Put the lines of material starting at the line that contains "Where is the top" and ending at the line that contains "1:45 AM -- neither: three", both included and no others, into a Markdown table with the columns Row and Line. Number each row and leave out blank lines.

Material supplied:
========================================================================

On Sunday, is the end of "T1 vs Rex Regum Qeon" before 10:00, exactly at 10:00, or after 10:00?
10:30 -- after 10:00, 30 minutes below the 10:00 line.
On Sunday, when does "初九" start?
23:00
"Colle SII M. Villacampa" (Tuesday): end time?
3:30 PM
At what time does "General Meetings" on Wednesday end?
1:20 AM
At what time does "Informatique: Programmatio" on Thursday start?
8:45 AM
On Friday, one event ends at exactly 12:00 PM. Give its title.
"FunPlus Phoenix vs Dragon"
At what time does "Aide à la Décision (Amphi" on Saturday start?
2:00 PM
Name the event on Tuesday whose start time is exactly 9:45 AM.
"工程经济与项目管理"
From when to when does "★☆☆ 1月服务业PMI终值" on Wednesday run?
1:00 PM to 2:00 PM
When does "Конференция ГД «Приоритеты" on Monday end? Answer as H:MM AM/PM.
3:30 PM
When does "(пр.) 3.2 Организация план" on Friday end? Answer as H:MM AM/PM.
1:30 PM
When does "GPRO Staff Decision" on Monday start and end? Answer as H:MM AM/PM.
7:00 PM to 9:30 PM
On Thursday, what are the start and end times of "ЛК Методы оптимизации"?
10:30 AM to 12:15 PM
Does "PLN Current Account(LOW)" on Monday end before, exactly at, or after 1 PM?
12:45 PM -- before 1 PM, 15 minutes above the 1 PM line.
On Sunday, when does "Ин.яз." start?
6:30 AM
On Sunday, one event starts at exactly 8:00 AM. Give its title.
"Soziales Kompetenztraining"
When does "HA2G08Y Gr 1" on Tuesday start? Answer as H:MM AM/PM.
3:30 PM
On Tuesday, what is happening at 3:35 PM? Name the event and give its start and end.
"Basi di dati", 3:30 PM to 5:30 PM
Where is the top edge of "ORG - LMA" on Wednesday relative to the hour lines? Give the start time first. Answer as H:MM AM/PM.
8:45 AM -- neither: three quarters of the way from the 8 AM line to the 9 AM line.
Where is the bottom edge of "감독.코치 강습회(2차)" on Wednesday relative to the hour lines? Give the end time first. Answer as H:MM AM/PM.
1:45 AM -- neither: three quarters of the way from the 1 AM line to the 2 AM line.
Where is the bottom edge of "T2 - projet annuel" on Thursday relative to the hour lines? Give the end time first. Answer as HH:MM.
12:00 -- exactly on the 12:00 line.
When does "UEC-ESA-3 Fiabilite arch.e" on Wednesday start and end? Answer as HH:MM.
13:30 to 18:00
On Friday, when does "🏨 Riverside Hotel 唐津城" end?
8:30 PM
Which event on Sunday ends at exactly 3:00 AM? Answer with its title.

========================================================================

Task output:
| Row | Line |
|---|---|
| 1 | Where is the top edge of "ORG - LMA" on Wednesday relative to the hour lines? Give the start time first. Answer as H:MM AM/PM. |
| 2 | 8:45 AM -- neither: three quarters of the way from the 8 AM line to the 9 AM line. |
| 3 | Where is the bottom edge of "감독.코치 강습회(2차)" on Wednesday relative to the hour lines? Give the end time first. Answer as H:MM AM/PM. |
| 4 | 1:45 AM -- neither: three quarters of the way from the 1 AM line to the 2 AM line. |